Crude oil, on the other hand, seems to be ignoring the stronger US Dollar and jumbo rate hikes, which normally triggers a decline in its price. Crude oil significantly increased in value during this morning’s Asian session climbing to almost $90 per barrel. The price action is currently measuring a 3% increase but traders are cautious that the price may struggle above $90 per barrel. $90 per barrel is known to be a significant psychological level for buyers.
The main driver for the price of oil has been the significantly lower crude oil inventories as well as the unexpected high consumer demand. The latest crude oil inventories decreased by 3.115 million barrels and gasoline by 1.257 million barrels, whereas the sales figures continue to remain high and stable.

Crude oil 30-minute chart on November 4th
Furthermore, the price of gold has increased this morning as the US Dollar has retracted slightly. Gold is supported by the current risk of recession but has little room to maneuver while interest rates remain so high.

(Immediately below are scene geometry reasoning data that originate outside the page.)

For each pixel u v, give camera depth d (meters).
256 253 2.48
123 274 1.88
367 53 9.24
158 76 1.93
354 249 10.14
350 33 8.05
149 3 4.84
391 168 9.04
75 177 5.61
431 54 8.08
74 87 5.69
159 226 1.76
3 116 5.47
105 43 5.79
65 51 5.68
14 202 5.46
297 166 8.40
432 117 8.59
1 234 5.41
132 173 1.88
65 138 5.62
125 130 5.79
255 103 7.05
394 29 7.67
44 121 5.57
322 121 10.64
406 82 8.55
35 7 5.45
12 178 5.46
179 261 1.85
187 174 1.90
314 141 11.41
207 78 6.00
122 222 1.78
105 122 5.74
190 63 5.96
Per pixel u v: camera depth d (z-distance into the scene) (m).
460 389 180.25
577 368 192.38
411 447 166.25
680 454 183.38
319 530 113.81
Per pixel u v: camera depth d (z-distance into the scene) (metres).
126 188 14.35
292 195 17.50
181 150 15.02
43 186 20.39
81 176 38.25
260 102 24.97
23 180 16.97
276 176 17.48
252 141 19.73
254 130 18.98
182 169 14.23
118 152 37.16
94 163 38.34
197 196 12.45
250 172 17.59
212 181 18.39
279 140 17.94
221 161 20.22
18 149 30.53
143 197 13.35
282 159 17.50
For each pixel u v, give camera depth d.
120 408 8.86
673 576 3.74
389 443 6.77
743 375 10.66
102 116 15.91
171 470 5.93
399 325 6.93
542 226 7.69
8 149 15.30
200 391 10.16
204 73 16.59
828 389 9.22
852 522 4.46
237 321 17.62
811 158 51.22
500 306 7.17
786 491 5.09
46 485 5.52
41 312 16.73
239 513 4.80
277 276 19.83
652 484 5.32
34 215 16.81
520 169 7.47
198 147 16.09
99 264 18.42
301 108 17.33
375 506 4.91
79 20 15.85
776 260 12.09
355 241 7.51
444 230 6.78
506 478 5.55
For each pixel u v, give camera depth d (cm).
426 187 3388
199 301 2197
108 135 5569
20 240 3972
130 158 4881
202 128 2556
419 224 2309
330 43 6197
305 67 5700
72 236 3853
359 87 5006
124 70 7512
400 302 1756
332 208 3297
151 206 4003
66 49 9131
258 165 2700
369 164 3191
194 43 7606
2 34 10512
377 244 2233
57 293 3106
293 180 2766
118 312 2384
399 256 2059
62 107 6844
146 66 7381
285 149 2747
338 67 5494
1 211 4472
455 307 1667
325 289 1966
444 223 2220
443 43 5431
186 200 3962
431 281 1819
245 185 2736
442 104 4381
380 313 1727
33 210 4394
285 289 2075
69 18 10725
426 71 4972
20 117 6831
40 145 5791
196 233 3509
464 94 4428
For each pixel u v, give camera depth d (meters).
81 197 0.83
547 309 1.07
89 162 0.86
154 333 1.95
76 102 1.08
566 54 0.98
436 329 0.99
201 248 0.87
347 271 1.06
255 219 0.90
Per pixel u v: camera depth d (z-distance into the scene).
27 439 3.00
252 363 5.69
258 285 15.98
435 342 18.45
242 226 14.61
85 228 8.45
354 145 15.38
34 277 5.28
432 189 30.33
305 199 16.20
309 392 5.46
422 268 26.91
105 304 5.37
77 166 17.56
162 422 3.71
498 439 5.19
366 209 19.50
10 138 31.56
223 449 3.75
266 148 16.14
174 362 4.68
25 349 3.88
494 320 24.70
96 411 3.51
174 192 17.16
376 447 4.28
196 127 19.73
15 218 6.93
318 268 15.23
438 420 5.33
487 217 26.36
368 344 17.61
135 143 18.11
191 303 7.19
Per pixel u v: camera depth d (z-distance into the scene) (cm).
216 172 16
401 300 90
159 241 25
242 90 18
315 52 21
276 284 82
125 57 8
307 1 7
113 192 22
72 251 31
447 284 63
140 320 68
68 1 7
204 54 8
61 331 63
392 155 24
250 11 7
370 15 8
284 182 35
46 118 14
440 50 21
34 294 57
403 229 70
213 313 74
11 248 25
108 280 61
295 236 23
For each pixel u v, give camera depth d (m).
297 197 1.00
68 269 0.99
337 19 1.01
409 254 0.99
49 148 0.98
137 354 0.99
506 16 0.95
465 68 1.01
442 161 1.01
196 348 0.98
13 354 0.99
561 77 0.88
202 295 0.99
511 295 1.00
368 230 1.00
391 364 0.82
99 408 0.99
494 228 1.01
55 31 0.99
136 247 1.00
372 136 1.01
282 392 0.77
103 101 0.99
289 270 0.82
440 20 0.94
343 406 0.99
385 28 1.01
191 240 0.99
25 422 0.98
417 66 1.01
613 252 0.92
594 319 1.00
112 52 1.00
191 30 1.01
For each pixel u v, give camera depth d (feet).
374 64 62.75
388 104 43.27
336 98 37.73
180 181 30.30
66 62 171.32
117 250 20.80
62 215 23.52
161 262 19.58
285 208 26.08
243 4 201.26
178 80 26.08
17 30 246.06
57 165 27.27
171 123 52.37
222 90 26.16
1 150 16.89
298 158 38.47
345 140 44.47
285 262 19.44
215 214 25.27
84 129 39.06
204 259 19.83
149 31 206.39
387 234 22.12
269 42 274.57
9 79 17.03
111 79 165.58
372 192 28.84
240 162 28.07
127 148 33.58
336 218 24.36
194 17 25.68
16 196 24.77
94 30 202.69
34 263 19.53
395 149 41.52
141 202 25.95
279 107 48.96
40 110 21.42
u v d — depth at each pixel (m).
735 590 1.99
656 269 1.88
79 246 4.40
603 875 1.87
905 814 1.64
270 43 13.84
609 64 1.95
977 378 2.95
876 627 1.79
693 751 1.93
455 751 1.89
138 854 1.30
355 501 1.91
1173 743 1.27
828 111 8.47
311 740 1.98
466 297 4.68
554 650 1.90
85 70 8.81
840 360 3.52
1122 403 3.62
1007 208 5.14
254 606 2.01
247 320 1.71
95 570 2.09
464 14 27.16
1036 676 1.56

However, economists have advised that the price still has the potential to increase in 2023 if the economy continues to contract and interest rates pivot. Even with the strong decline and high demand for cash, gold still maintains its “safe haven” status.
EUR/USD
The price of the EUR/USD is currently moving within a retracement in favor of the Euro. The price has increased by 0.30% during this morning’s Asian session but still remains lower than yesterday’s price range. Technical indicators are currently signaling a retracement rather than a bullish trend. Based on the indicators, it is too early to determine whether the price will maintain enough momentum to form a higher high. Fundamentals, on the other hand, remain in favor of the USD so far.

EUR/USD 1-hour chart on November 4th
The price of the US Dollar continues to be influenced by Wednesday’s interest rate decision and the Chairman’s forward guidance. According to Chairman Jerome Powells, a smaller rate hike may be appropriate soon but is unlikely to be at the next rate decision in December. However, this will also depend on today’s employment figures (NFP) and next week’s inflation rate (CPI).
This makes the upcoming NFP figure and unemployment rate extremely important. The unemployment rate has remained at all-time-lows over the past few months. Nonetheless, the Non-Farm Payroll (NFP) figure has shown signs of significant slowdown. If figures improve as the JOLTS Job Openings did, it may support the theory of higher inflation and a more restrictive policy. This is again positive for the national currency $USD and negative for US stocks.
The head of the ECB, on the other hand, advised that the regulator cannot mimic the actions of the US Fed to combat the current high level of inflation, since the economic conditions in the Eurozone are quite different. The ECB’s dovish tone compared to the Fed is generally putting additional pressure on the currency pair.
Quick Summary:
- The Bank of England increases interest rates by 0.75%, but the Pound continues to struggle.
- The Governor of the Bank of England advises that the UK will fall into a recession.
- Crude oil prices increase in value despite the more expensive US Dollar. Prices supported by lower supply and high stable demand.